Cohen, at Einstein, was among specialists who wrote articles decrying the “price gouging” as “unethical.”

“Makena is down to $495 a dose now, but it’s still a pricey drug,” Cohen said, noting that Einstein doctors use a $20-per-dose compounded injection.

In May, AMAG reported that Makena’s first-quarter revenues had fallen by two-thirds because of new generic competition. Even so, Makena still brought in $31 million for those three months.

Now, some market analysts say Makena’s future is in doubt, given that it didn’t work in the confirmatory trial.

But medical experts say what that trial really shows is that even among women with a history of preterm birth, risk profiles vary. Less than half the women in the Makena trial had additional risk factors — such as smoking, being unmarried, being black, and having multiple previous preterm deliveries — compared to 91 percent of women in the 2003 government trial.

Headed in the right direction

The U.S. preterm birth rate has fallen to one in 10 babies, and many experts say hydroxyprogesterone has played at least a small role in the improvement.

“I think vaginal progesterone has made a difference,” said Vincenzo Berghella, director of maternal-fetal medicine at Jefferson.

But studies of the compound — there have been many since 2003 — have added to the uncertainty. Consider that the American College of Obstetricians and Gynecologists currently recommends the drug, but doesn’t specify shots or vaginal forms. The Society of Maternal-Fetal Medicine, in contrast, says shots are superior and vaginal forms should be reserved for women who have a shortened cervix, measured by ultrasound.

Berghella, who helped develop the society’s guidelines, prescribes vaginal gel exclusively, because “the vast majority of studies" show it is better.
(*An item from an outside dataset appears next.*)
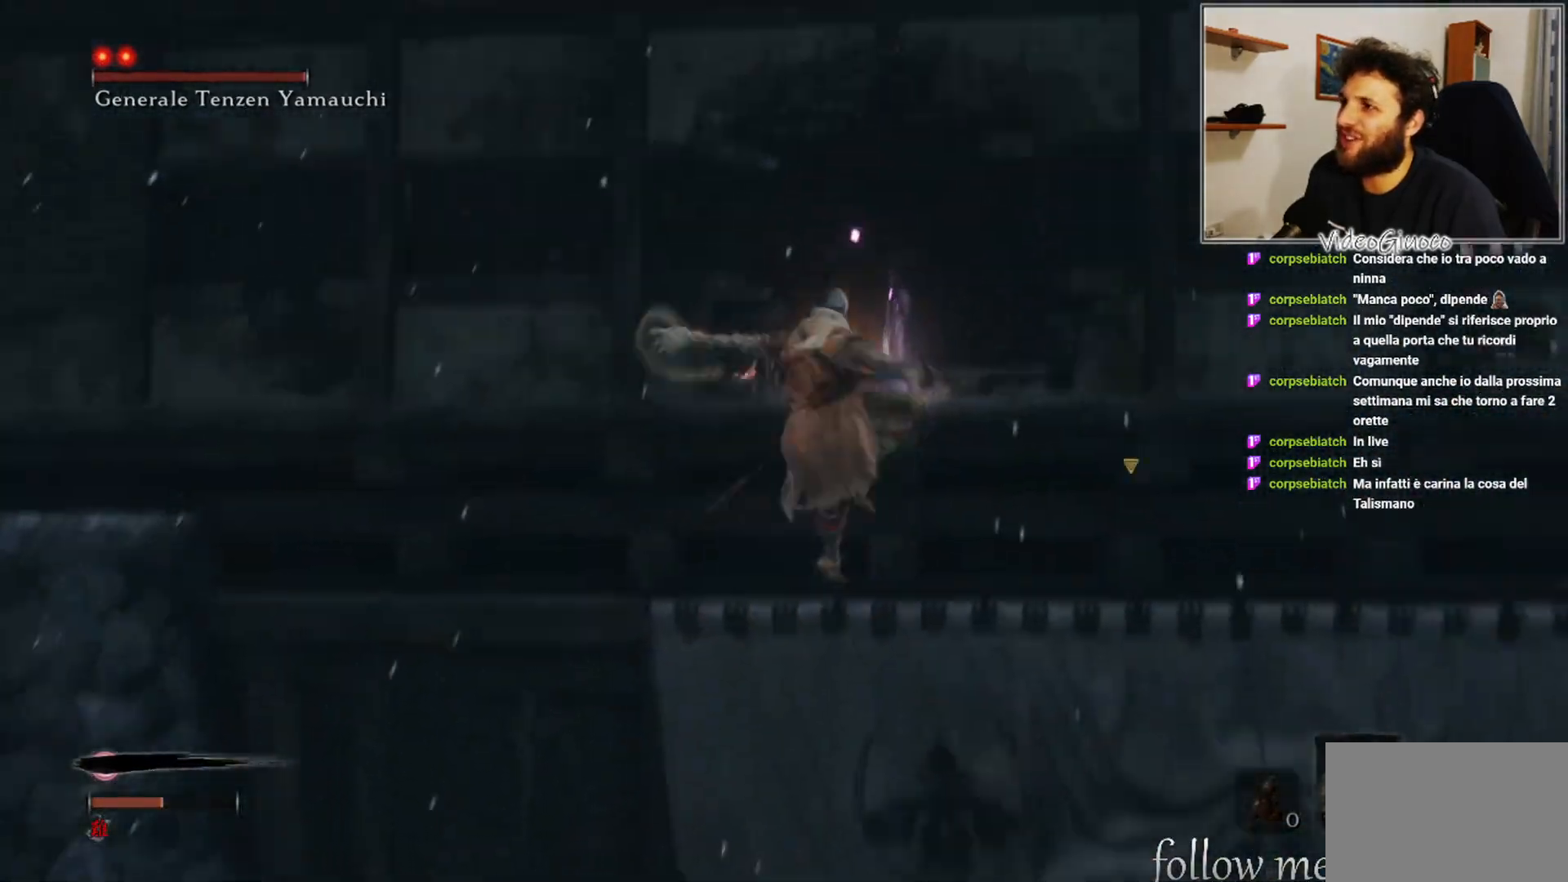
{"buttons": [], "left_stick": "center", "right_stick": "center", "events": []}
Mary Norton, director of maternal-fetal medicine at the University of California, San Francisco, said, “It’s like so many things. People can look at the same evidence and draw different conclusions, especially because preterm labor is complicated.”

“To be honest,” she added, “we don’t have a good grasp on exactly what is happening. We don’t know how to tell which women are going to respond to which treatments.”